Este 17 de noviembre el Papa Francisco celebró en la Basílica de San Pedro la Misa por la VIII Jornada Mundial de los Pobres, una iniciativa que comenzó en el 2016 con su carta apostólica Misericordia et misera.
A continuación, la homilía completa del Papa Francisco:
Las palabras que acabamos de escuchar podrían suscitarnos sentimientos de angustia; en realidad, son un gran anuncio de esperanza. En efecto, si Jesús por una parte pareciera describir el estado de ánimo de quien ha visto la destrucción de Jerusalén y piensa que haya llegado el final, al mismo tiempo Él anuncia algo extraordinario: en la hora de la oscuridad y la desolación, justo en el momento en que todo parece derrumbarse, Dios viene, Dios se hace cercano, Dios nos reúne para salvarnos.
Jesús nos invita a tener una mirada más aguda, a tener ojos capaces de “leer desde adentro” los acontecimientos de la historia, para descubrir que, incluso en las angustias de nuestro corazón y de nuestro tiempo, hay una esperanza inquebrantable que brilla. Por eso, en esta Jornada Mundial de los Pobres, detengámonos precisamente en estas dos realidades: angustia y esperanza. Realidades que siempre están combatiendo dentro de nuestro corazón.
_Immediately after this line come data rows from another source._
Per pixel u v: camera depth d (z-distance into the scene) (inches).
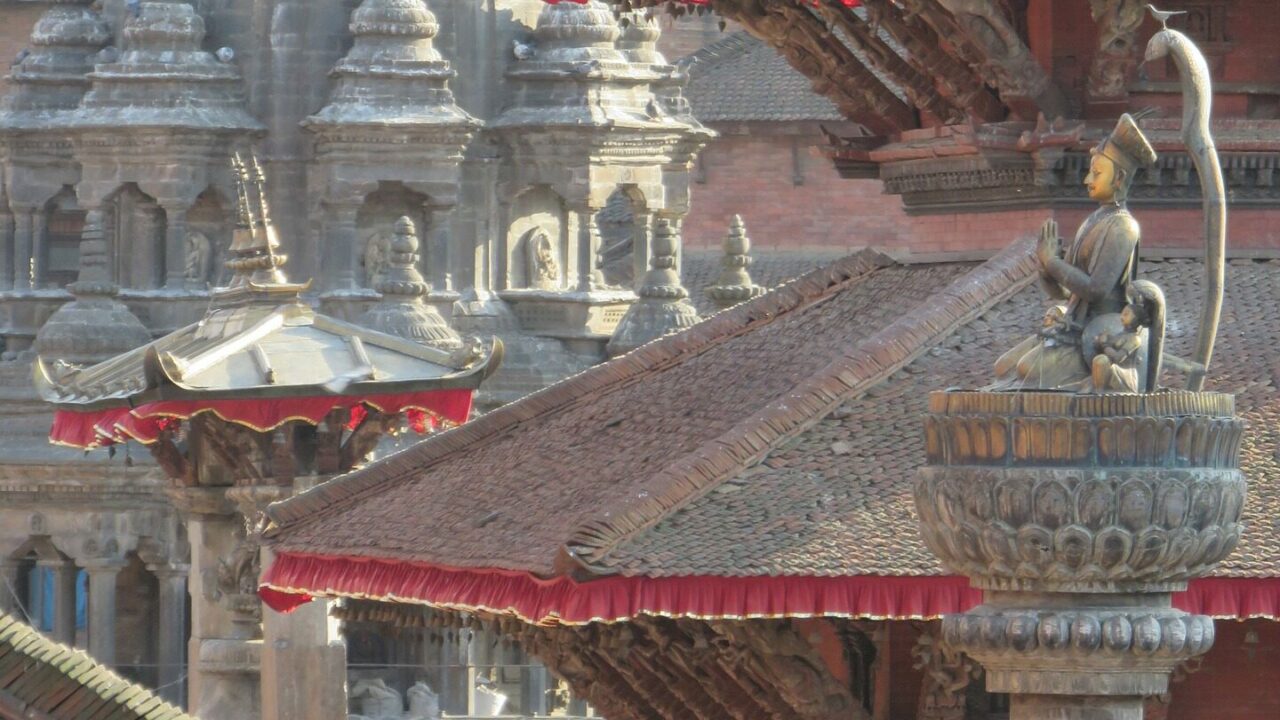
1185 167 1332.4
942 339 1232.8
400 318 4466.0
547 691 4173.2
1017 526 936.3
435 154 5462.6
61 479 5408.5
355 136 5428.2
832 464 1149.1
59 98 5782.5
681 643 1259.8
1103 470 936.3
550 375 5502.0
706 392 1385.3
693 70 6540.4
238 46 5615.2
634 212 5693.9
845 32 1422.2
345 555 1362.0
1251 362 1231.5
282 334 2386.8
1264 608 1093.8
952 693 1259.2
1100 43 1310.3
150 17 5595.5
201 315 5546.3
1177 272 1326.3
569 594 1083.9
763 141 6412.4
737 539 1095.0
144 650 5610.2
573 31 5649.6
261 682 2436.0
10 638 1129.4
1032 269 1278.3
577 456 1350.9
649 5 1571.1
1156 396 944.3
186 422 2630.4
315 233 5516.7
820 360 1343.5
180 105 5531.5
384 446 4562.0
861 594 1085.8
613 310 5654.5
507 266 5639.8
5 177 5787.4
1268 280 1320.1
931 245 1443.2
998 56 1317.7
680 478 1122.0
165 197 5516.7
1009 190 1366.9
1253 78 1371.8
Primero la angustia. Es un sentimiento extendido en nuestra época, donde la comunicación social amplifica los problemas y las heridas, haciendo que el mundo sea más inseguro y el futuro más incierto. Asimismo, el Evangelio de hoy se abre con un escenario que proyecta en el cosmos la tribulación del pueblo, y lo hace utilizando un lenguaje apocalíptico: «El sol se oscurecerá, la luna dejará de brillar, las estrellas caerán del cielo y los astros se conmoverán» (Mc 13,24-25).
Si nuestra mirada se limita solo a la narración de los hechos, prevalecerá en nosotros la angustia. De hecho, también hoy vemos el sol oscurecerse y la luna apagarse, vemos el hambre y la carestía que oprimen a muchos hermanos y hermanas que no tienen qué comer, vemos los horrores de la guerra, vemos las muertes inocentes. Frente a esta realidad, corremos el riesgo de hundirnos en el desánimo y dejar pasar inadvertida la presencia de Dios dentro del drama de la historia. De este modo, nos condenamos a la impotencia; vemos como a nuestro alrededor crece la injusticia que provoca el dolor de los pobres, sin embargo, nos dejamos llevar por la inercia de aquellos que, por comodidad o por pereza, piensan que “el mundo es así” y “no hay nada que yo pueda hacer”. Así, incluso la fe cristiana se reduce a una devoción pasiva, que no incomoda a los poderes de este mundo y no produce ningún compromiso concreto en la caridad. Y mientras una parte del mundo está condenada a vivir en los sectores marginales de la historia, al tiempo que crecen las desigualdades y la economía castiga a los más débiles, mientras la sociedad se consagra a la idolatría del dinero, sucede que los pobres y los excluidos no pueden hacer otra cosa que continuar esperando (cf. Ex ap. Evangelii gaudium, 54).